Алеша снова сел к пианино и, взяв несколько сильных аккордов, с глубоким чувством, с настоящим артистическим блеском стал играть прелюдию Скрябина.
Лариса смотрела на сына с любовной гордостью. Ее маленький Алешка становился серьезным музыкантом-исполнитёлем. Он будет и композитором.
«Я еще понравлюсь ей. Я все равно буду тут учиться!» — вспомнились ей упрямые слова огорченного мальчика, когда его не приняли в музыкальную школу.
И понравился, в самом деле учится! Любой отец тоже гордился бы таким сыном…
Ночью Лариса спала плохо: снилось ей что-то кошмарное, и то жарко было, то словно ледяное чье-то дыхание пробегало по коже от корней волос до кончиков пальцев. Когда Алеша проснулся, она уже сидела за столом, одетая для выхода на работу, и что-то еще обдумывала, выкраивала модель из листа белой бумаги.
— Ты сегодня в Институте травматологии будешь? — спросил мальчик, с быстротою военного человека вставая с постели и надевая пижаму.
Лариса любила в нем эту четкость движений и расторопность, не вязавшуюся в обывательском представлении с профессией музыканта, тем более музыканта незаурядного, каким становился ее сын.
— Сегодня я в госпитале…
— Ты там встречаешься с женой Ивана Ивановича? — неожиданно спросил Алеша, поправляя складку на одеяле.
Ножницы в руках Ларисы дрогнули, и разрез получился неровный.
— Конечно, — не сразу ответила она. — А что?
— Просто так… Я тоже встречаю ее у Наташи Коробовой. Но она мне не очень нравится.
— Отчего же?
— Не знаю… Мишук — вот это да! Настоящий богатырь. А как смешно слова выговаривает! Вчера дразнил во дворе такого же карапуза. «Табыл, — говорит, — как тебя колотам-то били?» Значит, галошей били? Правда, комик?
— Да, комик. На каком же дворе ты его видел?
Шея Алеши густо покраснела под коротко остриженными волосами.

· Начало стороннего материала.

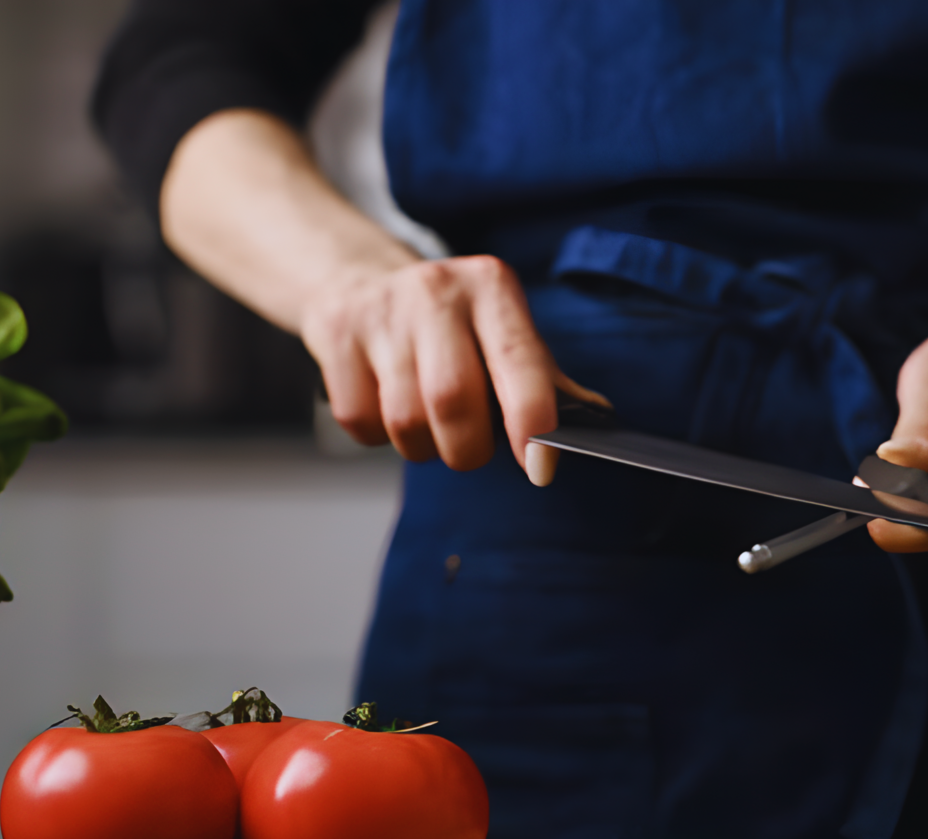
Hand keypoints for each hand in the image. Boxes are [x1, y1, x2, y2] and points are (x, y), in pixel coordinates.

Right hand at [299, 254, 606, 482]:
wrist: (358, 281)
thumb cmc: (451, 324)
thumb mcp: (503, 332)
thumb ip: (545, 379)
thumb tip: (593, 421)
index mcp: (491, 286)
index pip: (519, 362)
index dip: (532, 421)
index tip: (540, 467)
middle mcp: (435, 290)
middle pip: (453, 401)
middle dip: (468, 449)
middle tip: (472, 449)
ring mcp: (380, 311)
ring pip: (405, 421)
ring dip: (423, 447)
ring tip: (430, 427)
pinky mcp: (334, 335)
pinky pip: (360, 422)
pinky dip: (379, 437)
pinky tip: (387, 408)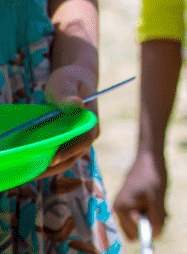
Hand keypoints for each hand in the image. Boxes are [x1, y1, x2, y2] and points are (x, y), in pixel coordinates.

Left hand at [38, 62, 99, 177]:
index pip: (84, 140)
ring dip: (49, 168)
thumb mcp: (65, 84)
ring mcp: (80, 139)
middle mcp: (89, 133)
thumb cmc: (71, 80)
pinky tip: (32, 165)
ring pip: (67, 159)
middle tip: (32, 174)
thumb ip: (68, 95)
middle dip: (54, 168)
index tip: (51, 161)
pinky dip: (48, 162)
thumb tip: (77, 104)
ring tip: (29, 173)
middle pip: (74, 156)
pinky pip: (60, 155)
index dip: (68, 152)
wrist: (76, 80)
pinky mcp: (71, 141)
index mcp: (91, 120)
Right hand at [113, 152, 168, 241]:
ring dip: (152, 218)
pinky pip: (140, 217)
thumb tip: (156, 236)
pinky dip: (150, 213)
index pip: (136, 233)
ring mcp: (123, 207)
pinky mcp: (129, 203)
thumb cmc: (152, 175)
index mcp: (122, 209)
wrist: (149, 156)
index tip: (162, 220)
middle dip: (150, 224)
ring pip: (139, 225)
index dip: (150, 230)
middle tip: (162, 211)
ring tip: (159, 203)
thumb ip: (156, 217)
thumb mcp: (157, 198)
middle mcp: (118, 210)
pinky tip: (157, 202)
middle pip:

— У них во дворе, у Аржановых.
— Зачем же ты к ним ездил?
— Я не к ним. Я… я к Галине Остаповне.
— Алеша…
— Да, мама. — Он положил на место подушку, смущенно взглянул на мать.
— Я не только к Галине Остаповне… Мы еще погуляли немножко с Наташей Хижняк. У нее мать очень славная. Я, когда с ней познакомился, так ясно представил фельдшера Хижняка, будто вчера с ним виделся. И мне очень жаль ее стало.